◆ Extracted material
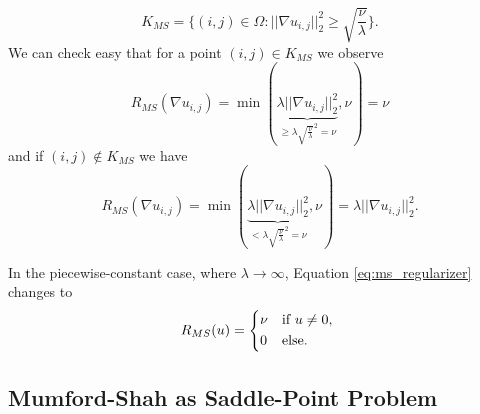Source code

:         \begin{equation}
            K_{MS} = \bigg\{ (i, j) \in \Omega : ||\nabla u_{i, j}||_{2}^{2} \ge \sqrt{\frac{\nu}{\lambda}} \bigg\}.
        \label{eq:set_k_ms}
        \end{equation}
    We can check easy that for a point $(i, j) \in K_{MS}$ we observe
        $$
            R_{MS}(\nabla u_{i, j}) = \min(\underbrace{\lambda||\nabla u_{i, j}||_{2}^{2}}_{\ge \lambda \sqrt{\frac{\nu}{\lambda}}^{2} = \nu}, \nu) = \nu
        $$
    and if $(i, j) \notin K_{MS}$ we have
        $$
            R_{MS}(\nabla u_{i, j}) = \min(\underbrace{\lambda||\nabla u_{i, j}||_{2}^{2}}_{< \lambda \sqrt{\frac{\nu}{\lambda}}^{2} = \nu}, \nu) = \lambda||\nabla u_{i, j}||_{2}^{2}.
        $$

    \begin{remark}
        In the piecewise-constant case, where $\lambda \longrightarrow \infty$, Equation \ref{eq:ms_regularizer} changes to
            \begin{equation}
                R_{MS}(u) = 
                    \begin{dcases*}
                        \nu & \textnormal{if $u \ne 0$,} \\
                        0 & \textnormal{else}.
                    \end{dcases*}
            \label{eq:ms_regularizer_piecewise_constant}
            \end{equation}
    \end{remark}

    \subsection{Mumford-Shah as Saddle-Point Problem} %
    \label{sub:mumford_shah_as_saddle_point_problem}

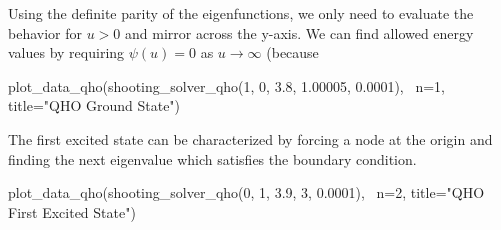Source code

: \documentclass{article}
\begin{document}
Using the definite parity of the eigenfunctions, we only need to evaluate the
behavior for $u > 0$ and mirror across the y-axis. We can find allowed energy values by
requiring $\psi(u) = 0$ as $u \rightarrow \infty$ (because 

\begin{sageblock}
plot_data_qho(shooting_solver_qho(1, 0, 3.8, 1.00005, 0.0001), \
              n=1, title="QHO Ground State")
\end{sageblock}
\begin{figure}[H]
\end{figure}

The first excited state can be characterized by forcing a node at the origin
and finding the next eigenvalue which satisfies the boundary condition.

\begin{sageblock}
plot_data_qho(shooting_solver_qho(0, 1, 3.9, 3, 0.0001), \
              n=2, title="QHO First Excited State")
\end{sageblock}
\begin{figure}[H]
\end{figure}
\end{document}
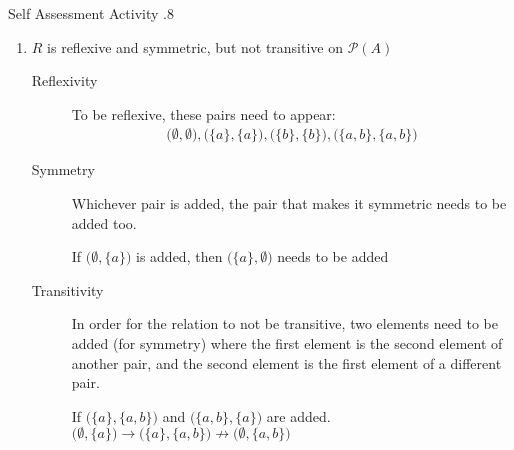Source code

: \documentclass[\main/notes.tex]{subfiles}
\begin{document}
\begin{exercise}{Self Assessment Activity \thechapter.8}
\begin{questions}
\begin{enumerate}
\begin{answer}
									\end{answer}
								\item $R$ is reflexive and symmetric, but not transitive on $\mathcal{P}(A)$
									\begin{answer}
										\begin{description}
											\item[Reflexivity] To be reflexive, these pairs need to appear:
												\begin{align*}
													\bigl(\emptyset, \emptyset\bigr), \bigl(\{a\}, \{a\}\bigr), \bigl(\{b\}, \{b\}\bigr), \bigl(\{a, b\}, \{a, b\}\bigr)
												\end{align*}
											\item[Symmetry] Whichever pair is added, the pair that makes it symmetric needs to be added too.
												\begin{indentparagraph}
													If $\bigl(\emptyset, \{a\}\bigr)$ is added, then $\bigl(\{a\}, \emptyset\bigr)$ needs to be added
												\end{indentparagraph}
											\item[Transitivity] In order for the relation to not be transitive, two elements need to be added (for symmetry) where the first element is the second element of another pair, and the second element is the first element of a different pair.
												\begin{indentparagraph}
													If $\bigl(\{a\}, \{a, b\}\bigr)$ and $\bigl(\{a, b\}, \{a\}\bigr)$ are added.\\
													$\bigl(\emptyset, \{a\}\bigr) \rightarrow \bigl(\{a\}, \{a, b\}\bigr) \not \rightarrow \bigl(\emptyset, \{a, b\}\bigr)$

\end{indentparagraph}
\end{description}
\end{answer}
\end{enumerate}
\end{questions}
\end{exercise}
\end{document}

◆ About this task
Tally the lines of the listing above that contain the word "frac" and state the result as a bare number.

◆ Solution below
3